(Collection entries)
╔══

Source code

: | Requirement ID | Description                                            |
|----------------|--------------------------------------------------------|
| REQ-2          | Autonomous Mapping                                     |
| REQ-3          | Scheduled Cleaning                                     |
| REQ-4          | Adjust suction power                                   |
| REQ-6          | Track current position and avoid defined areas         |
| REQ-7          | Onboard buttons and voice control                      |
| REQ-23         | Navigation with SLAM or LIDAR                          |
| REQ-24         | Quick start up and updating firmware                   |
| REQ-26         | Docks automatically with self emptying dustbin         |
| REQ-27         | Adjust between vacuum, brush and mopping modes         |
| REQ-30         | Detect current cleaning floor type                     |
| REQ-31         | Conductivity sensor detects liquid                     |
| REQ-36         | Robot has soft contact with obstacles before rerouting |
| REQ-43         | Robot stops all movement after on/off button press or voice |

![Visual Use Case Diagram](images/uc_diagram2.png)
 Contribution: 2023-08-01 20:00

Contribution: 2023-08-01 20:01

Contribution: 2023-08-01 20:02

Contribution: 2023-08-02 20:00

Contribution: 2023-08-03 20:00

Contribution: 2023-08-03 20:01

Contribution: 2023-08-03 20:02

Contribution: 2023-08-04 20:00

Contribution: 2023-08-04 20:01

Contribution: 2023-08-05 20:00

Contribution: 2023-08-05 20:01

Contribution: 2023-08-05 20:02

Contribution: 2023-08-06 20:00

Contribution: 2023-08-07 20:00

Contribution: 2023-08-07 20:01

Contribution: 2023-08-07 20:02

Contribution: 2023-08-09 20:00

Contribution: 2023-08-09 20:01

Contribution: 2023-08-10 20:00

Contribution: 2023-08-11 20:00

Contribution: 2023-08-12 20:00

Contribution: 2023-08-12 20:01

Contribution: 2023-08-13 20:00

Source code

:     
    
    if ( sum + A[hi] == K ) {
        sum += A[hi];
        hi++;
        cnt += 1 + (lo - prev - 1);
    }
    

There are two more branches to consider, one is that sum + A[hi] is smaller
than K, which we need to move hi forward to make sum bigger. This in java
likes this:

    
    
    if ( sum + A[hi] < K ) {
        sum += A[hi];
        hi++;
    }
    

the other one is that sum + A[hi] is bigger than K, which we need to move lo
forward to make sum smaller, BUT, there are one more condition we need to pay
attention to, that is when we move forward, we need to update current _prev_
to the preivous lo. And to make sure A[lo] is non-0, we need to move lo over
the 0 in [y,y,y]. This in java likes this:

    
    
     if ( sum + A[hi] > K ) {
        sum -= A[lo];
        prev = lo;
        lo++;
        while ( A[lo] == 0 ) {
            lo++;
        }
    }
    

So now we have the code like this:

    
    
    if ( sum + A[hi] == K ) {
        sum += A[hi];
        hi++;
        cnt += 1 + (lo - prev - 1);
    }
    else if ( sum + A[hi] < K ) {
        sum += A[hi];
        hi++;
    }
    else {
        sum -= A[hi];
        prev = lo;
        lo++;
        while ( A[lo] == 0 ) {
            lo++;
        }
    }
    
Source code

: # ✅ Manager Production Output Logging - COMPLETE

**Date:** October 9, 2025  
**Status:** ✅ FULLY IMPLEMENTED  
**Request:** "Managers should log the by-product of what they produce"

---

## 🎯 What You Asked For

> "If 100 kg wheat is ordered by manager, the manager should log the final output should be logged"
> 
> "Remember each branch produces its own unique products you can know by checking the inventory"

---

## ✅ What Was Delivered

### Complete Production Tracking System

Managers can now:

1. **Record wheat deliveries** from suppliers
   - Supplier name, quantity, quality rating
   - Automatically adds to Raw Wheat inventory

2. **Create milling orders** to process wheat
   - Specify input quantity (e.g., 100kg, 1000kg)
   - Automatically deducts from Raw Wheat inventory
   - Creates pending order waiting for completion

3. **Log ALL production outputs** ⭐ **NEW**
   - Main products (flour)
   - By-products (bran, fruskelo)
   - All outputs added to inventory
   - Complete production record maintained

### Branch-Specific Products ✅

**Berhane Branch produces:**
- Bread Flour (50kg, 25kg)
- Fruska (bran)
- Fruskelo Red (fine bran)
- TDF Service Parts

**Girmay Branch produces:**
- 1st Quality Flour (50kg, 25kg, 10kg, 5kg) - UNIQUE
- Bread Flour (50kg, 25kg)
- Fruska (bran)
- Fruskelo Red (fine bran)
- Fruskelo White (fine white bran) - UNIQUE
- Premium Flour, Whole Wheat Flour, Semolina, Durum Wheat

╚══

Problem to solve » Work through the entries, filtering for the string "voice", and copy each line that holds it.

Response box »
| REQ-7          | Onboard buttons and voice control                      |
| REQ-43         | Robot stops all movement after on/off button press or voice |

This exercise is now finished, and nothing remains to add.